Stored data
--*--

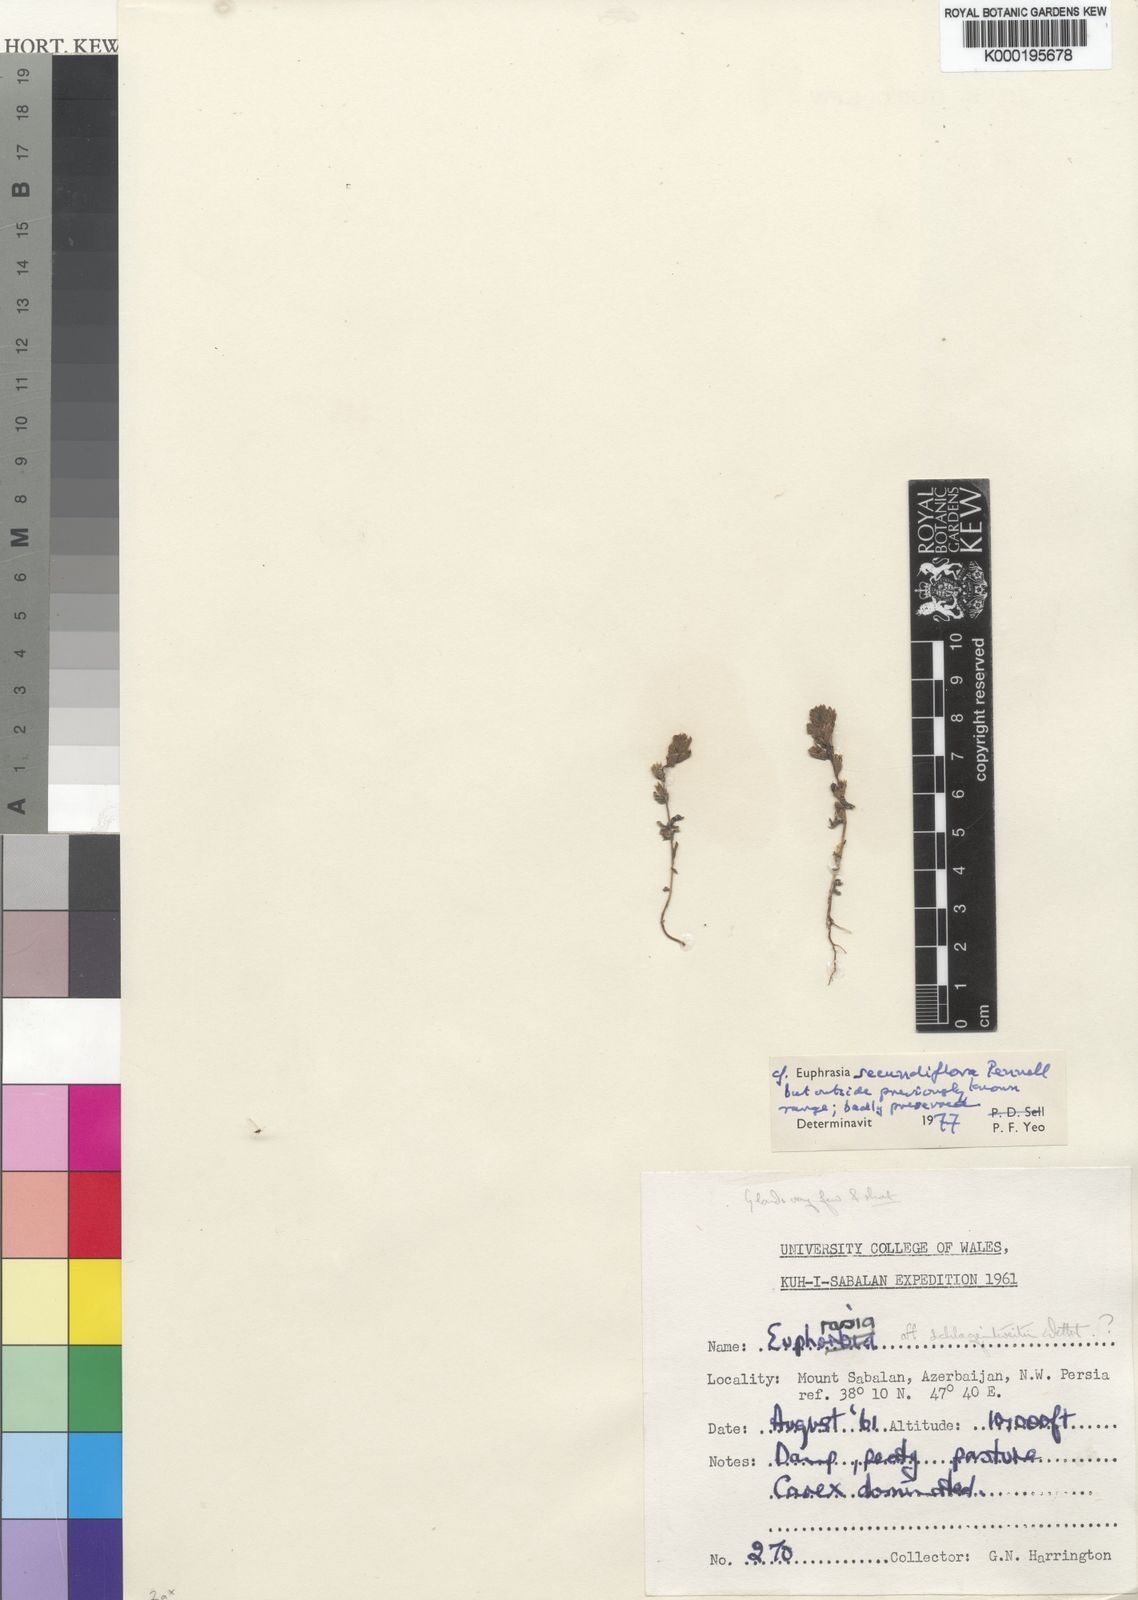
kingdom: Plantae
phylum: Tracheophyta
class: Magnoliopsida
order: Lamiales
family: Orobanchaceae
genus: Euphrasia
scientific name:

--*--

Exercise prompt>
Render the lines above as a Markdown table with two columns, Row and Line, numbering each row and skipping any blank lines. Leave the pictures out of the answer.

Solution>
| Row | Line |
|---|---|
| 1 | kingdom: Plantae |
| 2 | phylum: Tracheophyta |
| 3 | class: Magnoliopsida |
| 4 | order: Lamiales |
| 5 | family: Orobanchaceae |
| 6 | genus: Euphrasia |
| 7 | scientific name: |